More cores and more power are always better, right? You might think so, and well, you'd be mostly right, as pre-processing, on the whole, is a massively multi-threaded process. And of course, you need to ensure that the CPU has enough threads to feed the GPUs to prevent any bottlenecks.
Although, there are still certain cases where single-core speed counts are especially important. When calculations must be completed sequentially, for example, a CPU with less cores and a higher frequency is capable of out-performing a CPU with many slower cores.
Logic dictates that, Intel is your best bet for a higher frequency clock speed, and you should go with AMD for a higher core/thread count.

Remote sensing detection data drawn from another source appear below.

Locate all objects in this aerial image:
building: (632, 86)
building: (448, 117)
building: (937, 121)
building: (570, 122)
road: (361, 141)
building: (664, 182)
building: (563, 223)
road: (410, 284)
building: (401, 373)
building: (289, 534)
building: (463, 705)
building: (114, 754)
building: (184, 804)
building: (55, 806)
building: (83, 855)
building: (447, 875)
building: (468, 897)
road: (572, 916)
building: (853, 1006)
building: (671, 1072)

But there are so many other factors to consider that it would be foolish to reduce the choice to such a binary concept.
One area in which Intel has AMD beat on AI/DL is on the software front. The proprietary deep learning software optimisation created by Intel that only runs on Intel CPUs is reason enough for some to avoid AMD altogether and then there’s the Intel Optane memory factor, which allows Intel CPUs to use Optane memory, which can hit higher performance than even the fastest DRAM SSDs. It’s also worth noting that motherboards built for gaming are generally easier to overclock, and this much is true whether you opt for AMD or Intel.
From a performance perspective, the consensus is that, whilst Intel processors generally contain fewer cores than their AMD counterparts, they provide a slightly stronger single-core performance and for many, that might be enough to swing it. With AMD, however, you’re getting more cores for your money and with many deep learning and AI frameworks requiring a heavier workload from our machines, sometimes raw power is really what’s needed.
So, would we say, in the battle of Intel vs. AMD, that the little guy has won for once? Not necessarily. There are still plenty of applications where Intel is the smarter choice and it remains to be seen how their Cooper Lake processors will perform in the coming months.
Currently, AMD’s Threadripper seems to be on track to offering increasingly powerful CPU options to industry professionals, but whilst playing catch-up, Intel might just overtake their rivals once again in the near future. Stranger things have happened in the always surprising world of tech, after all.